» **Document passage**:
And so to part 2,  X’s identity having been given by mother to her solicitors, and X having been written to about what was happening.

ii) X has responded to the letter sent to him at my direction. To put it shortly, his response has been that he does not recognise the jurisdiction of the courts of England and Wales to deal with this matter and says that the allegations “have no iota of truth whatsoever”. He says he is shocked that there are proceedings that involve his identity and reputation and reserves his rights in this regard.

  1. This response was one of the possible answers that I predicted at paragraph 40 of my earlier judgment.
  2. In determining the issues in relation to the disclosure of paternity I at all times have as my paramount consideration C’s best interests.
  3. In the light of X’s denial of paternity the mother asks me to revisit my decision as to the disclosure that H is not C’s father. I decline to do so. All the reasons that I set out in my first judgment still pertain. It is only a matter of time, probably fairly short time, before somebody says to C that H is not his father. Too many people know for the matter to be kept hushed up. There is no prospect of this issue being smoothed over and it remains far better that it is managed so as to minimise the potential damage to C.

» **Study questions**:
A - Write out the judgment excerpt starting with "1. This response" and going on through "damage to C.".
B - In the judgment excerpt, at which paragraph of the earlier judgment was X's response predicted as a possible answer?

» **Material provided**:
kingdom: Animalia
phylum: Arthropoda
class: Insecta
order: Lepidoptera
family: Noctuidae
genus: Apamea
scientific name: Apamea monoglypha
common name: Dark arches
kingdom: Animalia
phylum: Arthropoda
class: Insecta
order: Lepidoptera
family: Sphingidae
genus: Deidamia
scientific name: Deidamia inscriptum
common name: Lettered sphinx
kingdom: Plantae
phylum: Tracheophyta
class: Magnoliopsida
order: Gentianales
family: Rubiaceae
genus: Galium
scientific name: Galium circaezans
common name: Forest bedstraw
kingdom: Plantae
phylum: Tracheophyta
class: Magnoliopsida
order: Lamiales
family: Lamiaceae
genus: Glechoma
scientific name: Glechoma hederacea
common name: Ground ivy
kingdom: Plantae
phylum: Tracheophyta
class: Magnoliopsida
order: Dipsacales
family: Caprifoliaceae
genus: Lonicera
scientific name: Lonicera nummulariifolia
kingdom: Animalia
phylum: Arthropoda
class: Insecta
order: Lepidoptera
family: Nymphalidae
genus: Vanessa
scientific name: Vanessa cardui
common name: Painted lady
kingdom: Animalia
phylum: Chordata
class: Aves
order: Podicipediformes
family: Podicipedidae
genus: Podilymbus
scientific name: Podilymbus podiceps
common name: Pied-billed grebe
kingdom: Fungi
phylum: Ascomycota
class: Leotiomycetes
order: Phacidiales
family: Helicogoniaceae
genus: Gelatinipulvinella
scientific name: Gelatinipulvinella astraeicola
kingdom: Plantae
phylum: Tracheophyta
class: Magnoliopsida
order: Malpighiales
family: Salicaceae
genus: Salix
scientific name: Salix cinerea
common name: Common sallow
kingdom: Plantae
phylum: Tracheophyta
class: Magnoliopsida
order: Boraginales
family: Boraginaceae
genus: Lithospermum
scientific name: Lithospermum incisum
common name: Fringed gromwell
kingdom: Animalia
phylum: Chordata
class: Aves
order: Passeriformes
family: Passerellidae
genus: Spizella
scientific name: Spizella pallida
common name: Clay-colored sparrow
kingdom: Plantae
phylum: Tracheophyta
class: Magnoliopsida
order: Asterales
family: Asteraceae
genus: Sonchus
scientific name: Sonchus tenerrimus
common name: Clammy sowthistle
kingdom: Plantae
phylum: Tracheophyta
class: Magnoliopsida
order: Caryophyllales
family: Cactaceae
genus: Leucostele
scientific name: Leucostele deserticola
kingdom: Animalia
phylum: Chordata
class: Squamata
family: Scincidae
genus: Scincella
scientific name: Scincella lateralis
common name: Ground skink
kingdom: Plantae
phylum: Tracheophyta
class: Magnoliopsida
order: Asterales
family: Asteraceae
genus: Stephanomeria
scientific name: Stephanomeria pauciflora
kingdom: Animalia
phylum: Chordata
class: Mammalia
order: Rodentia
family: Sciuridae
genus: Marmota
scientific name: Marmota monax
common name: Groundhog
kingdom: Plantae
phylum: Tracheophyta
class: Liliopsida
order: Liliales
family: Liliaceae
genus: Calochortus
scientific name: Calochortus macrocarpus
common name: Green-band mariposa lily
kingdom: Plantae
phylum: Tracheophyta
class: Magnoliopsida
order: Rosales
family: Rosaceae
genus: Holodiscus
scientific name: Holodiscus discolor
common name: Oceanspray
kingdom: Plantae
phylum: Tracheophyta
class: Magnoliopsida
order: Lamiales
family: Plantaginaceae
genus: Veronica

» **List of solutions**:
A -
1. This response was one of the possible answers that I predicted at paragraph 40 of my earlier judgment.
  2. In determining the issues in relation to the disclosure of paternity I at all times have as my paramount consideration C’s best interests.
  3. In the light of X’s denial of paternity the mother asks me to revisit my decision as to the disclosure that H is not C’s father. I decline to do so. All the reasons that I set out in my first judgment still pertain. It is only a matter of time, probably fairly short time, before somebody says to C that H is not his father. Too many people know for the matter to be kept hushed up. There is no prospect of this issue being smoothed over and it remains far better that it is managed so as to minimise the potential damage to C.

B - Paragraph 40